В вышедшем сегодня выпуске «Руси» приложено письмо г. Чичерина, в котором он отрекается от появившейся в иностранных журналах редакции его застольной речи. Но этим не объясняется тот странный факт, что речь его совершенно одинаковым образом передана в Париже и Вене в изданиях, ничего общего между собой не имеющих и которые не могли сговориться для того, чтобы сделать этот подлог.
Г. Чичерин в доказательство лживой передачи его речи ссылается на неверный слух, сообщенный иностранными корреспондентами, будто он отставлен от должности. Так как он от должности не отставлен, то, стало быть, и редакция его речи есть выдумка. Но одно из другого никак не следует. К тому же не во всех иностранных газетах сообщалось об его удалении от должности. Если в парижских журналах оплакивали удаление его за эту речь от должности и даже высылку из Москвы, то в «Пештском Ллойде», напротив, с торжеством указывалось на то, что правительство пред ним спасовало. Мадьярская газета злорадно видит в этом признак надломленности власти в России. «В прежнюю пору, — говорит „Пештский Ллойд“, — человека, который оказался бы виновным в подобном деле, устранили бы тотчас же. Теперь же приходится не только терпеть его, но и оказывать ему почести».
Впервые опубликовано: Московские Ведомости. 1883. 14, 29 июня, 2 июля. № 163, 178, 181.

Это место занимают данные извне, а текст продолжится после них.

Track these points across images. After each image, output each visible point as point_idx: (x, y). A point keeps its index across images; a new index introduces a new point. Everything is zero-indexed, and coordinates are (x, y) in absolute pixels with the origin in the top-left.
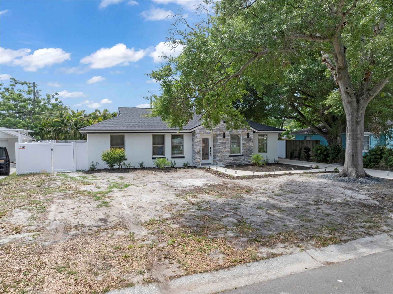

- ↑ Если это собрание не хочет остаться бесполезным, каждый из нас должен унести с собой основы своего будущего поведения. Когда Петр I назвал Россию рассыпанным храмом, то прибавил, что понадобится архитектор, чтобы воссоединить и поставить на свои места разрушенные части и воссоздать здание, в котором обретается и произрастает процветание народа. В наше время такой архитектор, может быть, особенно необходим. Тогда Россия еще не освободилась от рабства; но сегодня, когда Россия свободна, положение изменилось. Власть уже не та, какой она была когда-то; власть принадлежит нам, представителям народа. Без нас государство уже не может устанавливать наши административные учреждения <земства>. В этой области только мы, представители народа, должны определять земство и направление его работы. Все должны пожелать, чтобы мы не покинули это собрание, не осознав, что будущее России находится в наших руках и что мы вернемся домой с убеждением, что надо распространять желание реформ, ставших неотложными (фр.).